__ACTIVITY__.
Rewrite the material below as a JSON list of strings, one string per line, skipping blank lines and leaving out the pictures.

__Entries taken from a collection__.
BEGIN

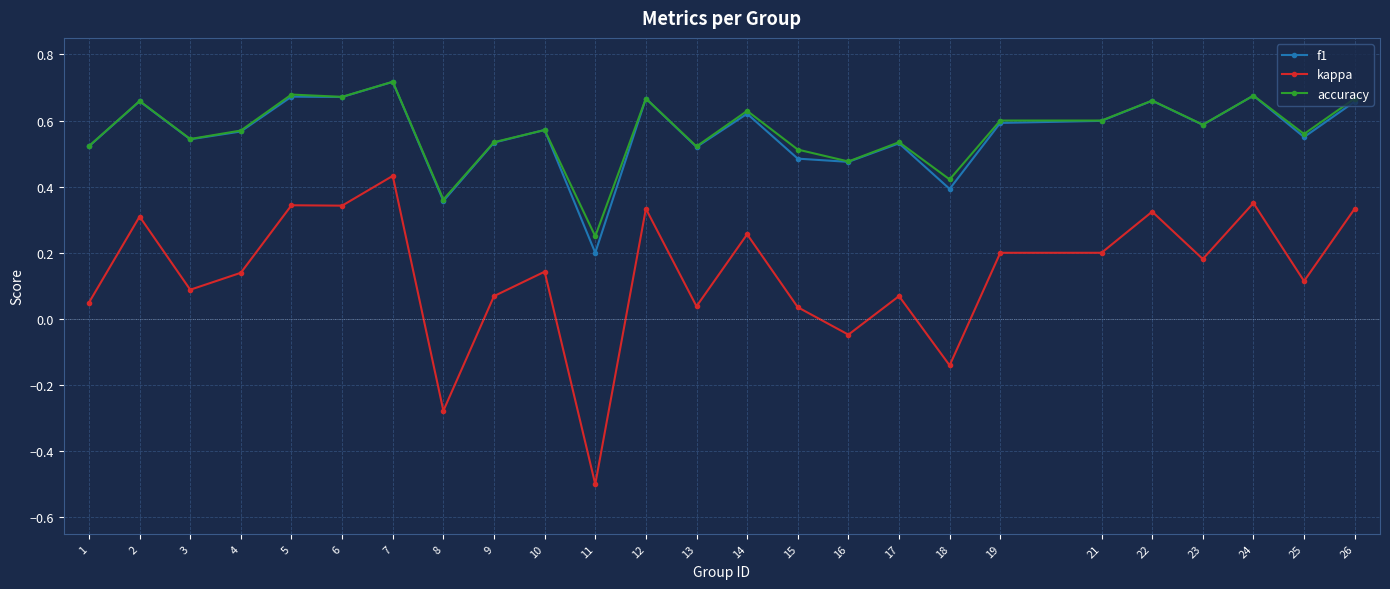

At which category does kappa reach its first local peak?

2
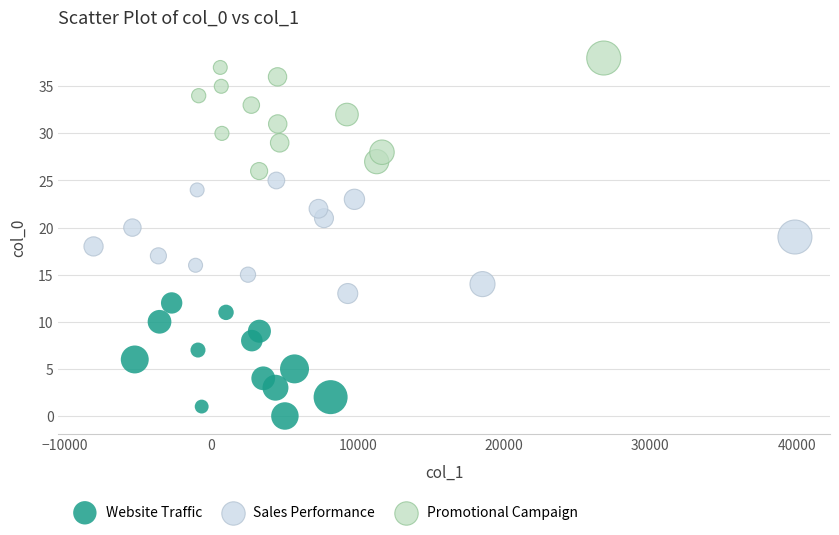

Which series reaches the minimum Y coordinate?

Website Traffic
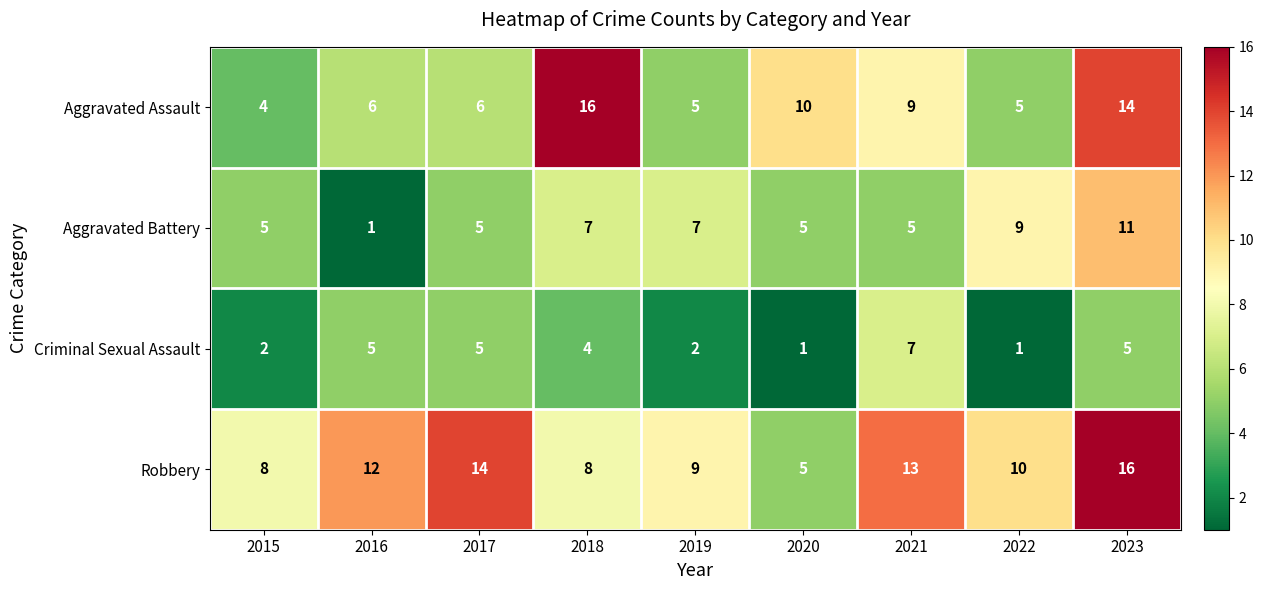

Which category has the highest value in the Aggravated Battery series?

2023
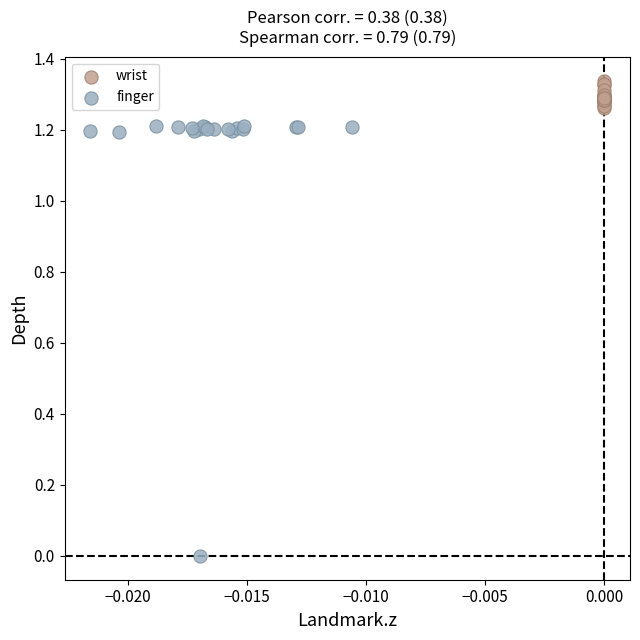

Which series contains the lowest Y value?

finger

END

__OUTPUT BELOW__.
[
  "At which category does kappa reach its first local peak?",
  "2",
  "Which series reaches the minimum Y coordinate?",
  "Website Traffic",
  "Which category has the highest value in the Aggravated Battery series?",
  "2023",
  "Which series contains the lowest Y value?",
  "finger"
]